When the default position is that we cannot write or speak intelligibly, we forever are covertly evaluated to prove that we can and, the policing of our words becomes kindness. It is for own on good. I know. I have the scars. Language policing is so often a relational way to reproduce power.
I naively thought that comments about Black people and language were micro-aggressions; I had not realized that they are also baked in to systemic racism.
She also talks about being tone-policed by the people who are supposed to be “on your side”. I can relate to that. Having written about making Wicca more inclusive for LGBTQIA people, it hurts more when LGBTQIA people reject my work. I think it’s because having shaped and folded themselves to fit an oppressive mould, they are afraid to unfold themselves and stretch. I know my saying that is going to offend a lot of people (if they’re even reading this) but think about it and see if it applies to you.
The thing with feathers
Dana at Druid’s Garden explores how to cope intellectually, emotionally, and practically with the realities of mass extinction and climate change.

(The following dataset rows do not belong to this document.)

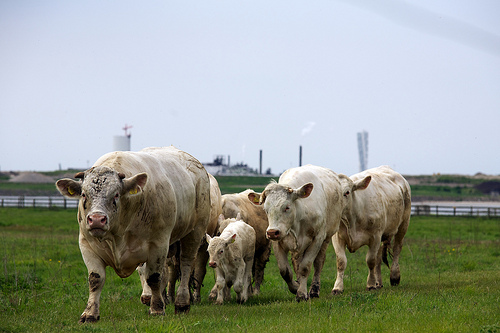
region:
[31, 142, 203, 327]
First cow in line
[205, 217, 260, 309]
Second cow in line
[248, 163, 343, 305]
Third cow in line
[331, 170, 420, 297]
Cow behind third cow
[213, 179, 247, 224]
Cow behind first cow in line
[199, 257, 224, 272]
Cows nose is pink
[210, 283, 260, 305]
Baby cow front feet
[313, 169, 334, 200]
Cows fur is white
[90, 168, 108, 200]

The story of Pandora’s box has always been a favorite of mine, ever since I was little. Pandora was so curious. She just had to open the box. She just had to. And when she did, she let out all the bad things in the world: suffering, pain, war, famine, pestilence, betrayal….but she also let out one good thing: she let out hope.
Connecting with things
One of the things we can do to lessen our impact on the environment is to love and cherish the stuff we have, instead of acquiring more stuff. In “The Hidden Life of Things“, Saille Freeling at Anima Monday explores how we make connections with inanimate objects:
The way we connect to our tool, our robe, our room or our dog shapes them, leaves imprints on both of us. A connection is forged. And so it is with all things we use regularly. Our energy and intent gets added to what each thing already has, from the atoms it is made up of, its molecular structures, the structure those molecules form, its parents (corporeal or energetic) and all its experiences prior to us.
Connecting with Nature
Mark Green at AtheoPaganism (always worth reading) reminds us to go outside and connect with Nature.
Sit where the sun (or the rain, or the snow) can touch your skin, and feel it. Close your eyes, and listen for the birds, for the little sounds of Life going about its industrious unfolding.